Very thought provoking thread.
It is important I think to know if this is actually true.
I say this because I would imagine that if I had tourettes, the last place I would want to work would be in customer services dealing time after time with people who did not know me and werent aware I had a verbal tic.
If we believe this situation hundreds of times a day this woman will be looking up into shocked and upset faces, all day every day, hoping presumably that people grasp the situation and dont react in a hostile manner. You might I suppose get away with it in M and S but front line customer services often involves defusing situations with angry customers and I second the concern that she might end up being verbally or physically abused. And no I dont think she would be dealing with the same sort of reaction if she was for instance, a wheelchair user.

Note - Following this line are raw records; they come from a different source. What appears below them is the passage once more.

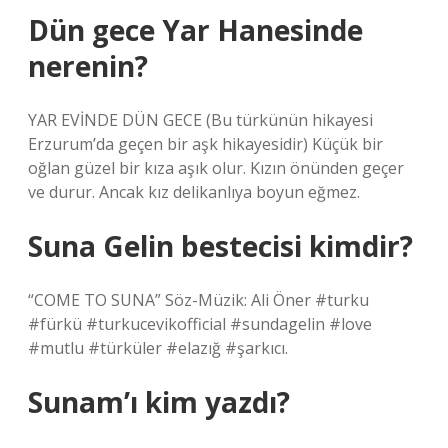
Dün gece Yar Hanesinde
nerenin?
YAR EVİNDE DÜN GECE (Bu türkünün hikayesi
Erzurum’da geçen bir aşk hikayesidir) Küçük bir
oğlan güzel bir kıza aşık olur. Kızın önünden geçer
ve durur. Ancak kız delikanlıya boyun eğmez.
Suna Gelin bestecisi kimdir?
“COME TO SUNA” Söz-Müzik: Ali Öner #turku
#fürkü #turkucevikofficial #sundagelin #love
#mutlu #türküler #elazığ #şarkıcı.
Sunam’ı kim yazdı?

It is the social inappropriatness of the verbal tic that is the issue in this situation. We do not as a society, swear at paying customers, so we do not as paying customers expect to be sworn at. People reacting in unexpected ways makes us very uncomfortable, and for good reason, if social interactions do not go the way we expect, it is slightly frightening because we dont know what will happen next. If you have time to know that person this ceases to be an issue, but in customer services this is clearly not an option.

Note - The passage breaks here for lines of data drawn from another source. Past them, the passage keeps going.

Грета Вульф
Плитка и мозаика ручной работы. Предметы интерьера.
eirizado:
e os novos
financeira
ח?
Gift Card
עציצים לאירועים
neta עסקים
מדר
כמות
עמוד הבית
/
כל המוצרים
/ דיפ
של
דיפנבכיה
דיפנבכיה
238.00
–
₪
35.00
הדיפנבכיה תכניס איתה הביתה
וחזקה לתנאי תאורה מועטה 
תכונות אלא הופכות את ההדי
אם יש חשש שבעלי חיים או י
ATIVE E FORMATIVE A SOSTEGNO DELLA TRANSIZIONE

Why would you, given this particular tic, not prefer to work in a situation were your coworkers knew you and your verbal tic was forgotten, and ceased in fact to be a disability because it would cease to be a factor in how well you did you job. If any of us were asked to describe good customer service it would based on polite friendly interaction- all you have to go on in a short interaction like paying for clothes. Shouting obsenities does not result in a polite friendly interaction, it is a shocking uncomfortable situation, because it is unexpected from someone working a till
It seems so unlikely to me that a store would think this was the best place to use this woman's skills or that some one with tourettes would chose this position.